CHAPTER 9 The Papular and Pruritic Dermatoses of Pregnancy
Introduction
The papular and pruritic dermatoses of pregnancy encompass three historical disease entities that are described in the same chapter because each of the terms applied is still quoted in the literature: (1) prurigo of pregnancy; (2) papular dermatitis of pregnancy; and (3) pruritic folliculitis of pregnancy.
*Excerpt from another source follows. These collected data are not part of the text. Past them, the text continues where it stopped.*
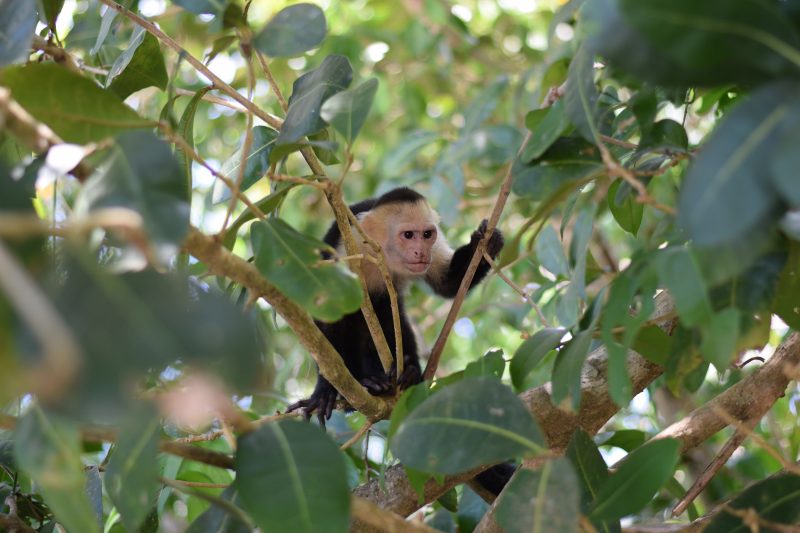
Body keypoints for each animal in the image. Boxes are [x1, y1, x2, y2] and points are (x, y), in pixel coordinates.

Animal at [284, 187, 504, 424]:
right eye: (408, 235)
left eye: (427, 234)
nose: (421, 251)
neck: (382, 255)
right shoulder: (344, 248)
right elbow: (329, 315)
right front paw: (325, 390)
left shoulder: (433, 248)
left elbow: (447, 284)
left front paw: (486, 243)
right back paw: (366, 384)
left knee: (391, 314)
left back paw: (408, 372)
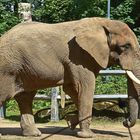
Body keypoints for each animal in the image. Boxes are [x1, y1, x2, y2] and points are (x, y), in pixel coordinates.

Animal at [0, 17, 139, 138]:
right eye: (126, 46)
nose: (125, 122)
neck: (104, 22)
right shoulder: (78, 56)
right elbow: (84, 87)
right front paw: (88, 135)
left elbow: (72, 89)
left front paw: (72, 122)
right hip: (8, 68)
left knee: (26, 97)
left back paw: (33, 134)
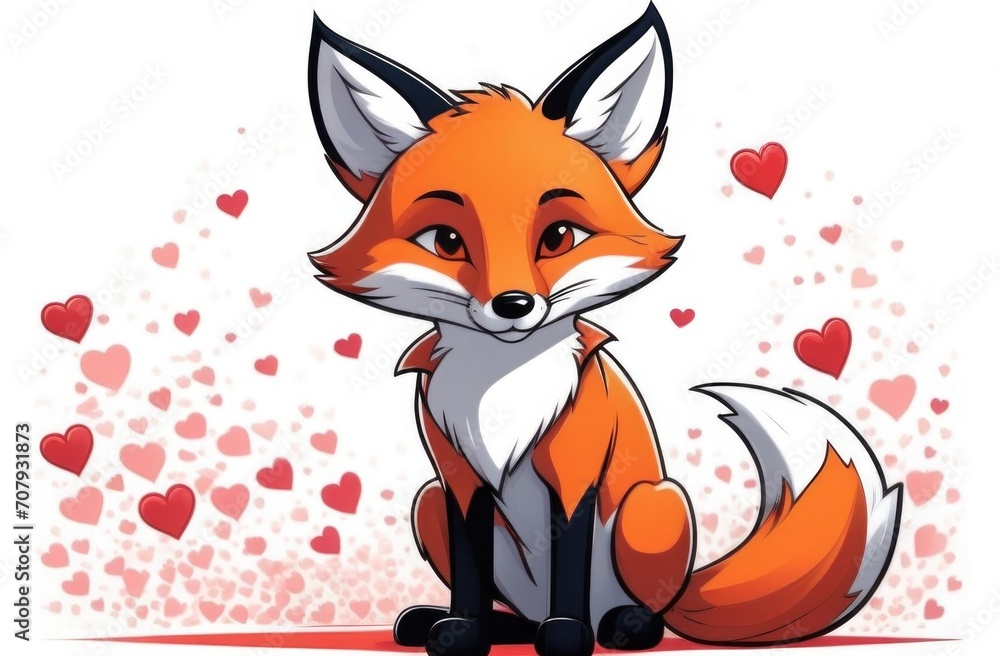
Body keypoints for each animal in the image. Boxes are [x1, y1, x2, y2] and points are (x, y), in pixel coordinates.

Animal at [305, 5, 902, 656]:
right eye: (446, 241)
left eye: (558, 237)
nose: (513, 305)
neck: (503, 383)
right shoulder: (459, 482)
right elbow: (470, 570)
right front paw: (462, 630)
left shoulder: (575, 473)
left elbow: (570, 557)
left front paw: (567, 635)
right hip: (427, 505)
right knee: (512, 603)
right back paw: (483, 625)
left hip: (650, 508)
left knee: (645, 608)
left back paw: (618, 625)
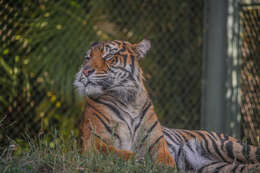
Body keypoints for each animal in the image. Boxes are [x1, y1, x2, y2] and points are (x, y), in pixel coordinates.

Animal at [72, 39, 260, 172]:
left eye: (109, 57)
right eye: (87, 58)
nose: (85, 71)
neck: (127, 100)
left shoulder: (157, 144)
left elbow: (164, 161)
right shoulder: (93, 142)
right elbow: (117, 153)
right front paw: (139, 161)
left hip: (225, 146)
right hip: (217, 167)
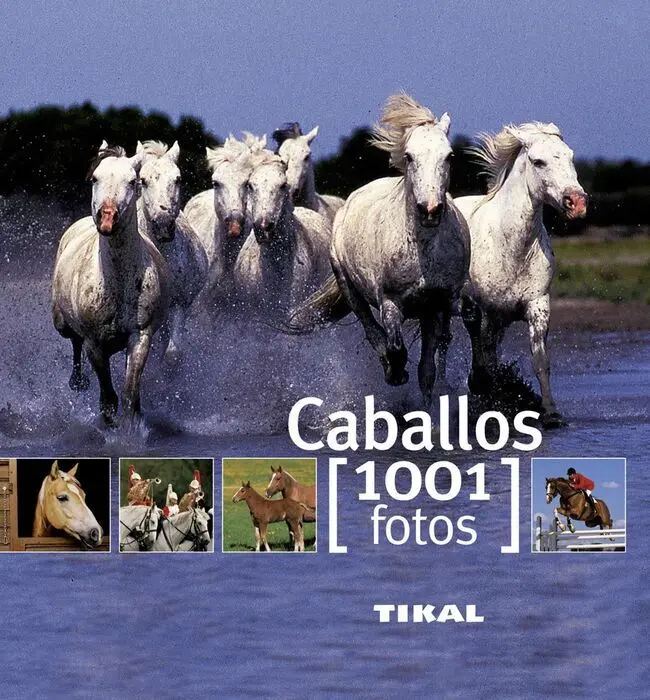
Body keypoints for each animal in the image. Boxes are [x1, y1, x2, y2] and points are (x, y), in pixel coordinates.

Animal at [51, 143, 170, 427]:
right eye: (95, 178)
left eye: (132, 181)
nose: (107, 219)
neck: (117, 282)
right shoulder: (95, 343)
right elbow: (107, 397)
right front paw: (110, 425)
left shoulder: (140, 336)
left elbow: (129, 394)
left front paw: (131, 429)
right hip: (61, 323)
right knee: (74, 341)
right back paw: (78, 382)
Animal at [287, 93, 470, 407]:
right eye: (409, 156)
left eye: (449, 156)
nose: (430, 210)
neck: (423, 252)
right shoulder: (390, 302)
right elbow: (395, 346)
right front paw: (395, 373)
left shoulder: (435, 306)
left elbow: (427, 371)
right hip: (349, 288)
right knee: (371, 329)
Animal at [448, 123, 588, 427]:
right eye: (538, 162)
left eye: (570, 156)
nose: (577, 202)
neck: (510, 247)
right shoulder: (477, 305)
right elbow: (479, 347)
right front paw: (480, 388)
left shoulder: (537, 305)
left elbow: (540, 361)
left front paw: (550, 413)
Significant overlap between them and the lack of unequivocal clinical or diagnostic features, as available in pemphigoid gestationis, polymorphic eruption of pregnancy, and intrahepatic cholestasis of pregnancy, have led to considerable doubt that they were all distinct clinical entities. Indeed, papular dermatitis of pregnancy was the first to be no longer regarded as a distinct condition but to belong in the spectrum of prurigo of pregnancy. And prurigo of pregnancy and pruritic folliculitis of pregnancy, according to the most recent classification of pregnancy dermatoses1, are now summarized within a new disease complex that has been termed atopic eruption of pregnancy (AEP: see Chapter 8). This chapter shortly outlines the historical background and clinical characteristics of each entity.
Prurigo of pregnancy
In 1904, Besnier et al. first introduced the term “prurigo gestationis”’ to include all patients with pregnancy-related dermatoses, other than those with herpes gestationis2. At that time, “prurigo” was the term used to describe atopic dermatitis; Besnier was the first to describe the association between atopic dermatitis, allergic rhinitis, and asthma3,4. Costello, in 1941, coined the term “prurigo gestationis of Besnier” and estimated an incidence of 2%5. The condition was first clearly outlined by Nurse in 1968, who termed it “early-onset” prurigo of pregnancy, in contrast to a late form, that is nowadays known as polymorphic eruption of pregnancy6. Nurse described accompanying eczematous features in most of his 31 patients with early-onset prurigo. But it was Holmes and Black in 1983 who first suggested that prurigo of pregnancy would result from pruritus gravidarum in women with atopic diathesis rather than being a distinct entity7. They based their argument on the finding that 18% of pregnancies are complicated by pruritus8 and that 10% of the population displays atopy9. It might therefore be expected that both conditions would coincide in about 2% of pregnancies. In a large retrospective study on more than 500 pregnant patients with pruritus, 45/49 (92%) patients originally diagnosed with prurigo of pregnancy met the preset criteria of atopic eczema1. The remaining 4 patients all showed multiple minor criteria of atopy, as outlined by Hanifin and Rajka10, and shared histopathological features with eczema. Based on these observations, prurigo of pregnancy was included in a new disease complex that was termed “atopic eruption of pregnancy” and summarizes all patients formerly labeled as eczema in pregnancy, prurigo of pregnancy, and pruritic folliculitis of pregnancy.
Clinically, the lesions formerly described as prurigo of pregnancy today represent the “P-type” variant of AEP (see Chapter 8). Lesions, then and now, are described as discrete erythematous or skin-colored papules, which are extremely pruritic, with the result that an excoriated surface soon develops over the papules. The papules tend to be small and are seldom larger than 0.5 cm in diameter. Characteristically, the papules appear on the extensor surfaces of the extremities and trunk (Figures 9.1–9.3). The histological features of prurigo of pregnancy have not been studied systematically, and consequently the diagnosis has been made on clinical criteria alone. Where biopsies have been performed, the pathology usually shows nonspecific findings such as mild acanthosis, parakeratosis, and surface excoriation. A mixed perivascular infiltrate is found, often containing eosinophils and some neutrophils7. Direct immunofluorescence (DIF) is negative7.
Prurigo of pregnancy has always been considered a benign disorder, as is AEP nowadays. However, the patient may find the persistent pruritus distressing. Symptomatic relief of pruritus can usually be achieved with moderately potent topical corticosteroid creams and oral antihistamines at night.